I’d also add a rule for “silent failure paths” — cases where errors are swallowed without alerts, logs, or metrics.

Those are responsible for a surprising number of production incidents.

Ravi Teja Reddy Mandala • Mar 17

Really appreciate this insight, completely agree.

That shift from “code quality” → “operational risk” is exactly what made the system useful in practice. Traditional AI reviews tend to over-focus on style and refactoring, but incidents are rarely caused by those.

“Silent failure paths” is a great callout , we’ve seen similar patterns where missing logs/metrics or swallowed exceptions become the real root cause in production.

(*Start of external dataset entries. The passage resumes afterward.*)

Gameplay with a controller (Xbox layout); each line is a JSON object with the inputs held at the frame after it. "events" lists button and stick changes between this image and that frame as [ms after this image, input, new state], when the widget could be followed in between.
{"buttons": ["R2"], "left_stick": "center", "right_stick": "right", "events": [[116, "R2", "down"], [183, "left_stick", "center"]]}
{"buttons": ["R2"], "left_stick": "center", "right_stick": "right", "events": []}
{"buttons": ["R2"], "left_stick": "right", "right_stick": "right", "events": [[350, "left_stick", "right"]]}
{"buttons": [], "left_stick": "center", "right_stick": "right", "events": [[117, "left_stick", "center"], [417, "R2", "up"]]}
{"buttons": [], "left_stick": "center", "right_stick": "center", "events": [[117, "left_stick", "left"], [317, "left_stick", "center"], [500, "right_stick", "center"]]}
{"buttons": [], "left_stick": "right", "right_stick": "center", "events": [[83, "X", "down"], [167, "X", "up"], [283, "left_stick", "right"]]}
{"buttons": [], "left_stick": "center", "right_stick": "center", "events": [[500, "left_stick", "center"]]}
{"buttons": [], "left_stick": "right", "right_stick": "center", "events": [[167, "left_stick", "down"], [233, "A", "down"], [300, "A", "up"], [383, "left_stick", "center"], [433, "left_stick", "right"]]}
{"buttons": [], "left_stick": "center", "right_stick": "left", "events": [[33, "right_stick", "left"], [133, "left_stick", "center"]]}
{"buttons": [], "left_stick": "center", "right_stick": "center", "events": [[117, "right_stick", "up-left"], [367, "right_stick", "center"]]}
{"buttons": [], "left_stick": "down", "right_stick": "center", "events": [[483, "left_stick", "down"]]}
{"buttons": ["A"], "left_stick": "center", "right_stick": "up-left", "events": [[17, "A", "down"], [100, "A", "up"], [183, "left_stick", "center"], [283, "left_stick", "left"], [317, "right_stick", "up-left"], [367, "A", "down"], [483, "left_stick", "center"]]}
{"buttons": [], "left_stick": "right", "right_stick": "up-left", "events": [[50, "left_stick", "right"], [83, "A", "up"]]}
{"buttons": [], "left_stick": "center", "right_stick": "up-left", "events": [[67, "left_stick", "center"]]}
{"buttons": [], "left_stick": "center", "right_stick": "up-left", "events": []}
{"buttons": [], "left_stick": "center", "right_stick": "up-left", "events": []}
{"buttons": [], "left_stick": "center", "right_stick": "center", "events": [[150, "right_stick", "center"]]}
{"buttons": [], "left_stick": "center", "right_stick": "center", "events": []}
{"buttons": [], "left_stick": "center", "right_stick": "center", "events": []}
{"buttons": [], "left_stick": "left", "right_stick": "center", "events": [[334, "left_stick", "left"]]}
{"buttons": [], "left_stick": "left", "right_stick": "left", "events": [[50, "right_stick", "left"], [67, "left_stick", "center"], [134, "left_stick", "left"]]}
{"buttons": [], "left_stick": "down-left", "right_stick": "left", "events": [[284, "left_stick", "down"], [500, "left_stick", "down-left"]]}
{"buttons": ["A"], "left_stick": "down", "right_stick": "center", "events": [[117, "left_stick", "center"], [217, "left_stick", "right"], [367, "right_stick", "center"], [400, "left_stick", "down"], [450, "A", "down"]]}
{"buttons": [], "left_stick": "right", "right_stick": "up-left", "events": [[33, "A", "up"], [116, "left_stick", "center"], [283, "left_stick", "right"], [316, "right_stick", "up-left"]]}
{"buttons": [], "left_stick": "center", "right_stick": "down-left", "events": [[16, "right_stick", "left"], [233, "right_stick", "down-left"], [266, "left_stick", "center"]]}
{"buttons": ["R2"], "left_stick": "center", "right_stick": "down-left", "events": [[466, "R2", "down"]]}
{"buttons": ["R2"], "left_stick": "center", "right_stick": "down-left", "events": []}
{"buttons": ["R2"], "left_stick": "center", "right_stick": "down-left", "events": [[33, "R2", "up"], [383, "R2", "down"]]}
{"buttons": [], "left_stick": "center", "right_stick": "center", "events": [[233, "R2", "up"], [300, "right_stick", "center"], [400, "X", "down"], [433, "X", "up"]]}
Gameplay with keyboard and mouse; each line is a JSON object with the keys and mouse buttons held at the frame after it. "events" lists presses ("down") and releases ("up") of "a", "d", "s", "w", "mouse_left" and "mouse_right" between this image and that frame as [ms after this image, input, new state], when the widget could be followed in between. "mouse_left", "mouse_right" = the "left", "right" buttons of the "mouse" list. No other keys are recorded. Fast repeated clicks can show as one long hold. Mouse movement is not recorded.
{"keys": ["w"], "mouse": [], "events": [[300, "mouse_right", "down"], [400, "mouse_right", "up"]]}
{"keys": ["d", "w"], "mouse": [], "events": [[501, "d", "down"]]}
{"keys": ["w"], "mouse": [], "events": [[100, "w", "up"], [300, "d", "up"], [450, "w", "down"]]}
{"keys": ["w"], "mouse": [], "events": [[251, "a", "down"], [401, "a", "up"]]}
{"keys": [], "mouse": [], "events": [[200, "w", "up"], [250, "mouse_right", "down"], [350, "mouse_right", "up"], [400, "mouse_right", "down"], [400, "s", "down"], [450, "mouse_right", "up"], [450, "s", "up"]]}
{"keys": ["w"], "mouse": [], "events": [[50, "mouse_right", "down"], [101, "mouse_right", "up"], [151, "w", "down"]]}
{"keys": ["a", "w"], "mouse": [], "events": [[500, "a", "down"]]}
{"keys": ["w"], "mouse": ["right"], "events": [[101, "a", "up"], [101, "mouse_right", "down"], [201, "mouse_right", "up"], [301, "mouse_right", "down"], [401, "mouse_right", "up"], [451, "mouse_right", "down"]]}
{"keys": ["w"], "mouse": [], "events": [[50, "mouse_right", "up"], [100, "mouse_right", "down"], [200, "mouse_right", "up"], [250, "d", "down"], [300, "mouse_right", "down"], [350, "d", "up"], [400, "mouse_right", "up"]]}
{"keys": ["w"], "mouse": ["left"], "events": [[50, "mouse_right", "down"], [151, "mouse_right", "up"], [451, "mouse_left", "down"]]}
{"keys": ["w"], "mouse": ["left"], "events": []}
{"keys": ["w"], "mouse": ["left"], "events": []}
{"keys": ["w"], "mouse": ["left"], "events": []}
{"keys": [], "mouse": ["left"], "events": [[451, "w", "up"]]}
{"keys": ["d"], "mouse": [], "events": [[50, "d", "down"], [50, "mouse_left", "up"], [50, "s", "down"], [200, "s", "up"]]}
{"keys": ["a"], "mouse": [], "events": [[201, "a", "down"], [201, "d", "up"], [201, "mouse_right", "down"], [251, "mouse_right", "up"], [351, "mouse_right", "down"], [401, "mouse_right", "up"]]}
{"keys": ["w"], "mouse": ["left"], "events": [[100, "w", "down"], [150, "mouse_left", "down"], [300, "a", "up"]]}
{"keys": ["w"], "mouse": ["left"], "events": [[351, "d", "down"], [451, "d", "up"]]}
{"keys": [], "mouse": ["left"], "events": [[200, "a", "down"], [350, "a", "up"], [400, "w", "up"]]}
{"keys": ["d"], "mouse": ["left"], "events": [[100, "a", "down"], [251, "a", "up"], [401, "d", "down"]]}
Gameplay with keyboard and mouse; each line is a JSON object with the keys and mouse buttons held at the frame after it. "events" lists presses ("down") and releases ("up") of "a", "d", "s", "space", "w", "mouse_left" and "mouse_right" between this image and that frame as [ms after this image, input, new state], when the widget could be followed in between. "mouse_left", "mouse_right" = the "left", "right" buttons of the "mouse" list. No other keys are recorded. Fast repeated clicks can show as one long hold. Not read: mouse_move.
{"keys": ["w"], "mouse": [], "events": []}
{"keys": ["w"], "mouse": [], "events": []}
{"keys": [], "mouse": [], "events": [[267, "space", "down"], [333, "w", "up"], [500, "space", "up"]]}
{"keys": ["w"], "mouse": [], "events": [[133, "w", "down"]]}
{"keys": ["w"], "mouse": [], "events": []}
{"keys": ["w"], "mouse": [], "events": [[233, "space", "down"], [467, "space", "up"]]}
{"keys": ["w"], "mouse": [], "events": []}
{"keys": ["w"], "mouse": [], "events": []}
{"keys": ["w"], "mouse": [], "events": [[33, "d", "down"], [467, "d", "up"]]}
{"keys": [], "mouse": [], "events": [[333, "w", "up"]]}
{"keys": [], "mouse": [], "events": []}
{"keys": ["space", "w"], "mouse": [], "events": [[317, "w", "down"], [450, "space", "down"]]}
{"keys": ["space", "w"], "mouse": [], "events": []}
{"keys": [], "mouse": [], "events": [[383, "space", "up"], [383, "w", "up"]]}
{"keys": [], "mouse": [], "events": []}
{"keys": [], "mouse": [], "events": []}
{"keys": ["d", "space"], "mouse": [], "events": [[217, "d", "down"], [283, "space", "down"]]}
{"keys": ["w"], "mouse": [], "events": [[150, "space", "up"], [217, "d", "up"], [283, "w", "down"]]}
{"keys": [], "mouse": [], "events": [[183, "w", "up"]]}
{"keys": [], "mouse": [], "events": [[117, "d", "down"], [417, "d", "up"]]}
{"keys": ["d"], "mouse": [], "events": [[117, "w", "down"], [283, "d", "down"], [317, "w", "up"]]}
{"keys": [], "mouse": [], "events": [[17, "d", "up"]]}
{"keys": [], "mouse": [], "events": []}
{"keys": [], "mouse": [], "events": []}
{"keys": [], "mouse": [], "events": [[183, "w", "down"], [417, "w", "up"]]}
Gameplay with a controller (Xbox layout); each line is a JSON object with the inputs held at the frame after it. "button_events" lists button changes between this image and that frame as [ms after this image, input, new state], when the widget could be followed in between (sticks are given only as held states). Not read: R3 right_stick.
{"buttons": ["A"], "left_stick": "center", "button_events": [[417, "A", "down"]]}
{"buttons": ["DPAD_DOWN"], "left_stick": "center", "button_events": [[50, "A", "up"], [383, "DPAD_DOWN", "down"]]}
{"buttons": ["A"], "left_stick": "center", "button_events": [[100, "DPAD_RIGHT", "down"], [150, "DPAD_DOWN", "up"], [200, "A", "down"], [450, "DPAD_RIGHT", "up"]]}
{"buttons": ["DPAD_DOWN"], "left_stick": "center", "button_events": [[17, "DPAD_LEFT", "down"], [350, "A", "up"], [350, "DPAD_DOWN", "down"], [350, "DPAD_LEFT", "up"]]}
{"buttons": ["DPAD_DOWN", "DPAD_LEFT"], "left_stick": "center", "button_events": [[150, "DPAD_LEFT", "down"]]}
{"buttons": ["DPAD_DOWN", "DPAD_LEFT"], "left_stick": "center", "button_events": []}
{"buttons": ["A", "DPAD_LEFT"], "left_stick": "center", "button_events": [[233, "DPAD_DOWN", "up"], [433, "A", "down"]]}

I’m actually thinking of extending the rubric to explicitly detect:
• missing observability (logs/metrics/traces)

• retry/timeout gaps

• unhandled edge-case paths

Would love to hear how you’ve approached detecting these in your setup.

chengkai • Mar 10

The JSON schema gate is the key insight here. We went a
similar direction with structured audit output in our own shell toolchain — the hard
part is getting the context enrichment right without sending raw kubectl dumps to the
LLM

Ravi Teja Reddy Mandala • Mar 17

Great point — the JSON schema gate was a turning point for us as well.

Without structured output, the signal-to-noise ratio was too low to act on. The schema forced the AI to think in terms of risk, severity, and actionability instead of generic suggestions.

Totally agree on context enrichment, that’s the hardest part. We avoided sending raw kubectl dumps and instead passed:
• summarized service context

• recent deployment diffs

• relevant config snippets

This helped keep the signal high without overwhelming the model.

Curious, how are you balancing context depth vs token limits in your pipeline?